NEM – J’ai grandi dans des petits bâtiments de logements sociaux d’un village du Loir-et-Cher, Selles-sur-Cher jusqu’à mes 7 ans avant d’aller à la ville la plus proche, Romorantin, où mes parents ont pu enfin construire leur pavillon. J’ai ensuite fait de longues études comme le voulait mon père pour chacun de la fratrie, trois filles, trois garçons. J’aime bien cette idée d’allers retours parce que c’est de cela dont il s’agit. Nous ne sommes pas figé·e·s dans nos identités. Elles s’entrecroisent, elles ne cessent de se rencontrer, parfois en s’entrechoquant mais souvent aussi en vivant ensemble sans trop de bousculades. Mais ces identités multiples interrogent, c’est certain : suis-je toujours fille d’ouvrier en étant devenue journaliste, suis-je toujours Solognote et Romorantinaise en étant désormais Parisienne ? J’avais besoin de réponses à ces questions qui me traversent.

FP – Les femmes, et a fortiori seules avec ou sans enfant, sont celles qui souffrent le plus de la précarité. Tu dresses le portrait de plusieurs d’entre elles. Quel regard ont-elles sur leur condition ? 

NEM – Très froid, c’est-à-dire qu’elles ont conscience de leurs difficultés mais ne s’apitoient jamais. Elles avancent, font, construisent, avec le peu de moyens : ici une qui s’investit dans l’association de parents d’élèves du quartier, l’autre qui s’engage dans les Gilets Jaunes, une autre qui « rêve » de venir en aide aux autres une fois la retraite prise. Ce sont des femmes investies dans les solidarités autour d’elles. 

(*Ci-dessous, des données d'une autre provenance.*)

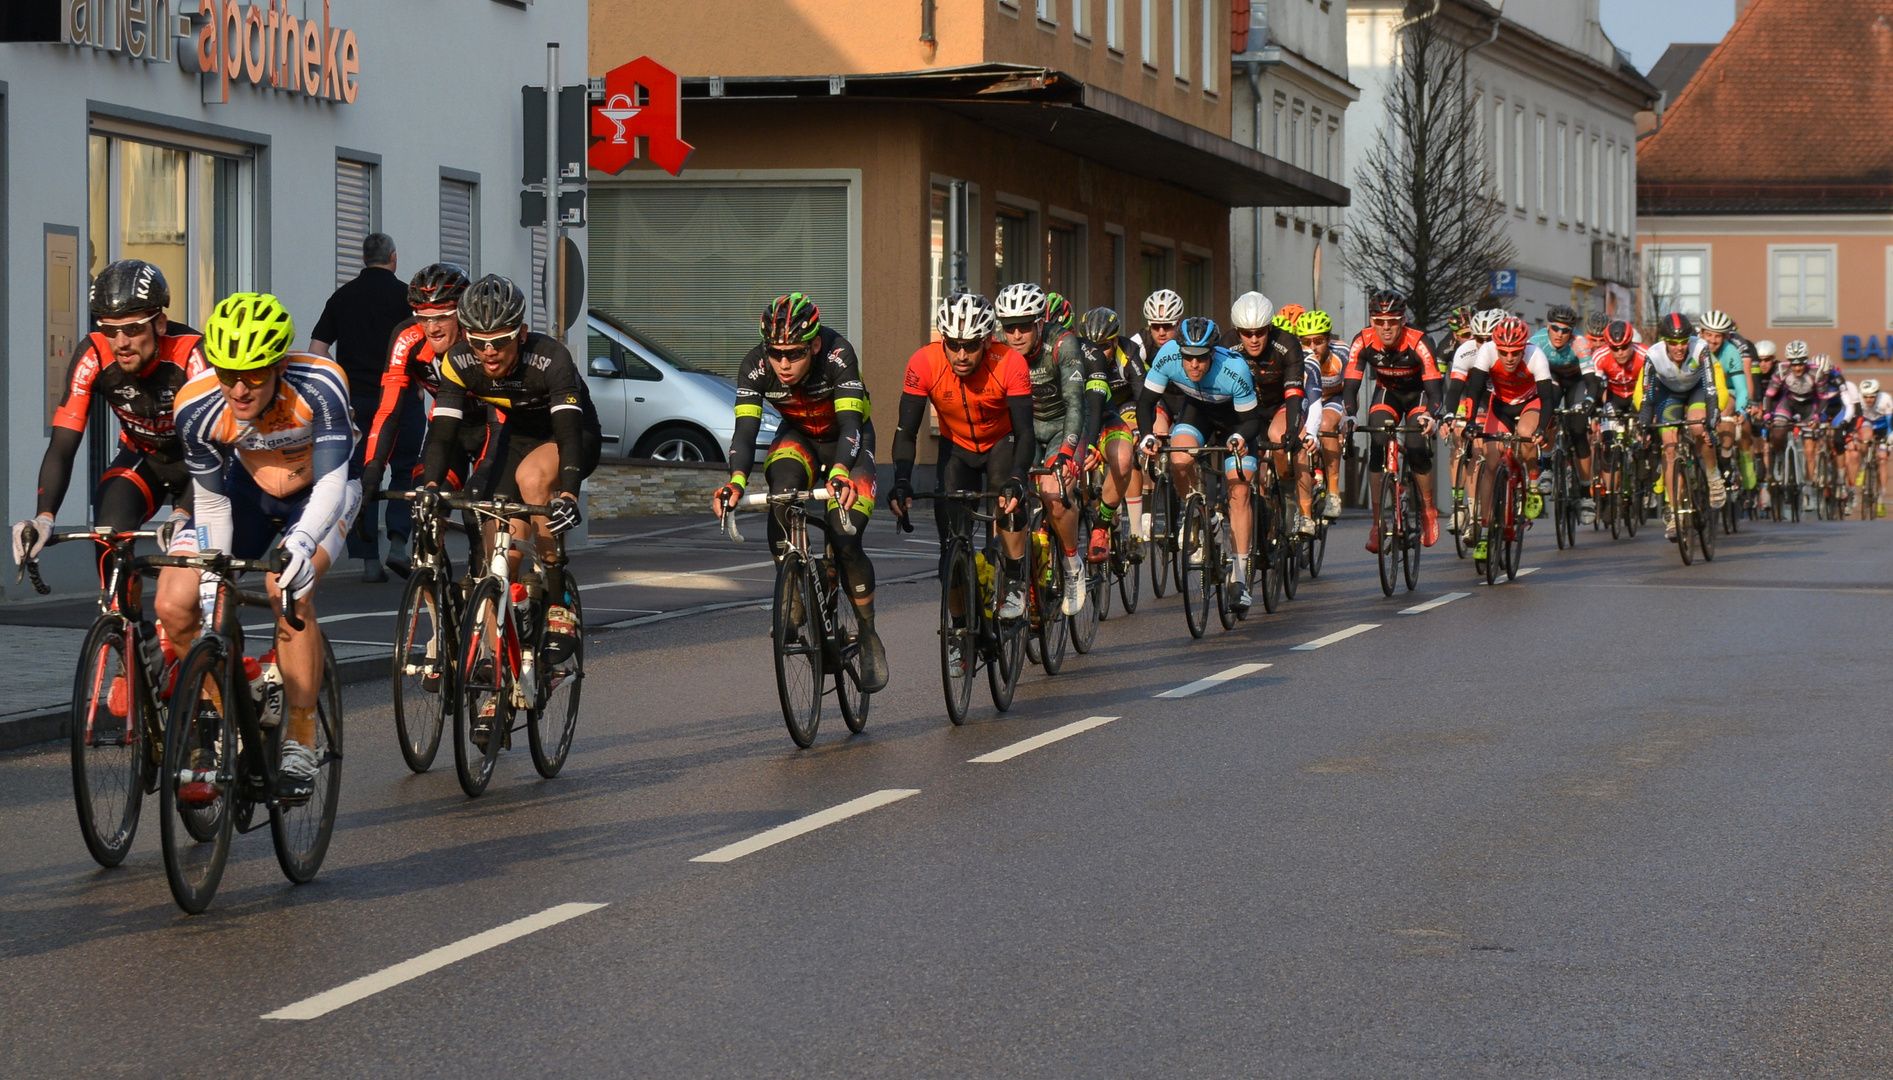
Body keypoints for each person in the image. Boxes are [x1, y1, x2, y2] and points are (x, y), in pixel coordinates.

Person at [153, 293, 360, 803]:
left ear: (279, 365)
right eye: (228, 374)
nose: (239, 389)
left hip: (320, 492)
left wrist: (302, 544)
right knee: (176, 602)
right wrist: (209, 585)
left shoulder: (319, 382)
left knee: (285, 588)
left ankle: (301, 738)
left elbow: (334, 486)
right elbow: (213, 506)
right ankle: (225, 717)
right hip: (246, 493)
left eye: (254, 375)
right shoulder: (197, 406)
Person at [419, 276, 602, 743]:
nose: (490, 354)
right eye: (479, 343)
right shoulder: (457, 362)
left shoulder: (550, 358)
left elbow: (565, 434)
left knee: (534, 482)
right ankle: (495, 684)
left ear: (520, 333)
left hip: (570, 435)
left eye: (500, 342)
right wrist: (434, 487)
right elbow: (441, 435)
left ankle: (558, 597)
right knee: (495, 551)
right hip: (517, 439)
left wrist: (569, 494)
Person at [712, 293, 886, 692]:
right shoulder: (755, 367)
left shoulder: (839, 355)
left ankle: (867, 630)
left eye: (794, 353)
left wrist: (841, 470)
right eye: (776, 354)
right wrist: (736, 481)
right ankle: (791, 584)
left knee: (844, 539)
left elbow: (850, 424)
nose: (784, 364)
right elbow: (745, 431)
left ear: (815, 345)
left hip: (848, 443)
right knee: (782, 493)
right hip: (800, 438)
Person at [15, 260, 205, 582]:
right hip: (144, 458)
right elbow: (63, 446)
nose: (120, 343)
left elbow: (215, 446)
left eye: (132, 329)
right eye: (108, 329)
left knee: (187, 583)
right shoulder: (93, 354)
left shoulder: (191, 354)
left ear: (159, 323)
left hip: (200, 465)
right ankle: (120, 623)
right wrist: (44, 517)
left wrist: (183, 512)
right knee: (109, 534)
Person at [889, 292, 1036, 657]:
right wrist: (902, 481)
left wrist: (1018, 477)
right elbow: (906, 432)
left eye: (970, 346)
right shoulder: (923, 362)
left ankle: (1015, 578)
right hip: (955, 450)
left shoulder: (1010, 362)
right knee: (950, 549)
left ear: (987, 340)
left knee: (1008, 501)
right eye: (953, 345)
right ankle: (959, 630)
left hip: (1000, 443)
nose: (961, 355)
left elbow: (1025, 432)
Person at [359, 264, 494, 555]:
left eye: (443, 317)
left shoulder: (481, 337)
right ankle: (435, 584)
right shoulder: (407, 337)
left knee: (478, 515)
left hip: (493, 426)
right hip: (448, 428)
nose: (432, 328)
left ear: (462, 313)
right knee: (426, 505)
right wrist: (373, 468)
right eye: (423, 317)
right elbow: (388, 411)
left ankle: (484, 583)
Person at [1136, 317, 1263, 612]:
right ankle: (1201, 515)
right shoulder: (1167, 355)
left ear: (1213, 353)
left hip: (1237, 420)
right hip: (1198, 412)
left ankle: (1241, 578)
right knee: (1179, 457)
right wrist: (1147, 436)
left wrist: (1241, 437)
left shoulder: (1235, 369)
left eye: (1202, 358)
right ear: (1179, 352)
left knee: (1240, 491)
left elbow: (1253, 421)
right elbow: (1145, 403)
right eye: (1189, 358)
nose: (1194, 365)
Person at [309, 232, 413, 582]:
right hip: (401, 399)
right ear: (393, 258)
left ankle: (368, 559)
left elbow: (317, 350)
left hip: (354, 403)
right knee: (404, 470)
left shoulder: (342, 298)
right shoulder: (406, 298)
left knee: (357, 477)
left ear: (364, 258)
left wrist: (335, 390)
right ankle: (399, 541)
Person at [995, 282, 1088, 616]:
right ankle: (1014, 581)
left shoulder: (1062, 343)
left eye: (1024, 326)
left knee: (1053, 494)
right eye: (1009, 327)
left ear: (1038, 323)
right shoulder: (998, 347)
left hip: (1063, 426)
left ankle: (1073, 565)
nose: (1016, 334)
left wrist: (1067, 452)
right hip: (1023, 430)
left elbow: (1076, 404)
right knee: (1005, 501)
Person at [1343, 288, 1441, 550]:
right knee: (1377, 441)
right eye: (1379, 322)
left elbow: (1434, 391)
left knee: (1417, 445)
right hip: (1388, 393)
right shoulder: (1362, 340)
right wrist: (1350, 415)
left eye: (1392, 322)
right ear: (1371, 320)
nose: (1386, 328)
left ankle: (1428, 509)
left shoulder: (1419, 341)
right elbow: (1351, 385)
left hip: (1419, 395)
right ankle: (1378, 525)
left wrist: (1431, 416)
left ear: (1403, 321)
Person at [1453, 316, 1556, 562]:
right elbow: (1475, 389)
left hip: (1530, 403)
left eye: (1515, 352)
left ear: (1524, 348)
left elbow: (1548, 397)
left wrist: (1542, 428)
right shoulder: (1487, 351)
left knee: (1525, 436)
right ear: (1496, 347)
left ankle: (1532, 480)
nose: (1509, 358)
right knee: (1490, 464)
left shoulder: (1535, 356)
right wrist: (1469, 422)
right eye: (1504, 352)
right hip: (1500, 405)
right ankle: (1486, 530)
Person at [1228, 291, 1318, 535]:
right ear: (1238, 331)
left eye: (1260, 332)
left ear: (1269, 328)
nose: (1254, 339)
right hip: (1249, 406)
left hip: (1281, 403)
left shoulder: (1287, 344)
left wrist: (1292, 430)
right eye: (1247, 333)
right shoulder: (1227, 346)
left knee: (1282, 436)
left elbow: (1294, 393)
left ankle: (1302, 509)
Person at [1638, 313, 1726, 541]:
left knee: (1699, 428)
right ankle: (1674, 512)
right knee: (1670, 448)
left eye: (1683, 341)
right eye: (1673, 342)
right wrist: (1645, 427)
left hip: (1696, 390)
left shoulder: (1700, 348)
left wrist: (1713, 416)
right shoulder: (1653, 354)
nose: (1679, 348)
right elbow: (1647, 397)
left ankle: (1713, 476)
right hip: (1669, 395)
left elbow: (1710, 389)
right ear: (1665, 341)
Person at [1075, 307, 1149, 561]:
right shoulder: (1073, 354)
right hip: (1085, 412)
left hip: (1120, 406)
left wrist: (1140, 429)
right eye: (1091, 345)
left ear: (1115, 342)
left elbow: (1143, 398)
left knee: (1126, 457)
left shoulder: (1128, 353)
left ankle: (1130, 531)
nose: (1096, 351)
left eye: (1104, 346)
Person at [1530, 305, 1600, 524]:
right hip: (1551, 378)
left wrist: (1589, 400)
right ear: (1548, 327)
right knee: (1548, 408)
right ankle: (1548, 468)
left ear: (1572, 331)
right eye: (1555, 328)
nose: (1560, 334)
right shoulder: (1537, 342)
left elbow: (1591, 380)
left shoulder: (1580, 343)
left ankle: (1586, 495)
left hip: (1576, 382)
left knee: (1578, 431)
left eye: (1565, 330)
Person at [1295, 310, 1350, 521]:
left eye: (1318, 340)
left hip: (1335, 398)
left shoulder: (1342, 354)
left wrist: (1346, 417)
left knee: (1326, 424)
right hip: (1309, 400)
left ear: (1328, 339)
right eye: (1306, 341)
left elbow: (1351, 390)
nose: (1312, 347)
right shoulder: (1297, 357)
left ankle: (1334, 493)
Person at [1860, 377, 1891, 517]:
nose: (1868, 400)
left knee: (1882, 459)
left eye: (1872, 397)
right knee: (1864, 438)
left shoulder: (1885, 399)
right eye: (1866, 397)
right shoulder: (1860, 401)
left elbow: (1891, 423)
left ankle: (1881, 498)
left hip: (1884, 428)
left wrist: (1889, 439)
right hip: (1868, 424)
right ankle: (1862, 466)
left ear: (1877, 394)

FP – Tu es journaliste. Pourquoi avoir décidé de publier un livre, plutôt qu’une enquête dans un journal ? 

NEM – Parce que nous avons souvent besoin de temps et d’espace et que ces deux-là sont de moins en moins possible dans des enquêtes de journaux. Et puis, c’est un travail assez particulier que j’ai mené ici : c’est à la fois une enquête journalistique faite d’observations de terrain, de recherches, de recueils de témoignages, d’interviews et une introspection personnelle dans mon Romorantin, celui de mon enfance avec celui que je regarde aujourd’hui avec mes yeux d’enfant du pays. Seul le livre me permettait de réaliser ce travail de cette manière. 

FP – Est-ce que la journaliste que tu es traitera différemment certains sujets, maintenant que tu as mené cette enquête ou publié ce livre ? Formulé autrement, en quoi cette expérience t’a fait évoluer professionnellement (ou pas) ? 

NEM – Je n’ai pas l’impression que ce travail m’a amenée à avoir un regard différent sur ces sujets. En revanche, mon parti pris de revenir dans ma ville pour raconter avec ce double regard de Romorantinaise et de journaliste m’a amenée par définition à raconter le devenir de cette petite ville de manière singulière. Et puis, ce projet m’a donné encore plus envie de documenter ma région d’origine. Jamais je n’avais imaginé que je puisse faire ce travail de journaliste à Romorantin. Pour moi, journaliste, cela voulait dire aller étudier ailleurs, et exercer ailleurs aussi. J’avais imaginé tous les terrains, sauf celui-ci ! Aujourd’hui, j’imagine un tas de reportages, d’enquêtes sur Romorantin, la Sologne, le Loir-et-Cher, je ne cesse de gribouiller à droite à gauche sur des sujets que je connaissais mais que je n’avais pas imaginés dans une dimension journalistique.  Pas besoin d’aller à l’autre bout du monde pour faire son métier de reporter. 

En librairie depuis le 16 octobre 2019. Publié chez L’Iconoclaste. 205 pages, 17 euros.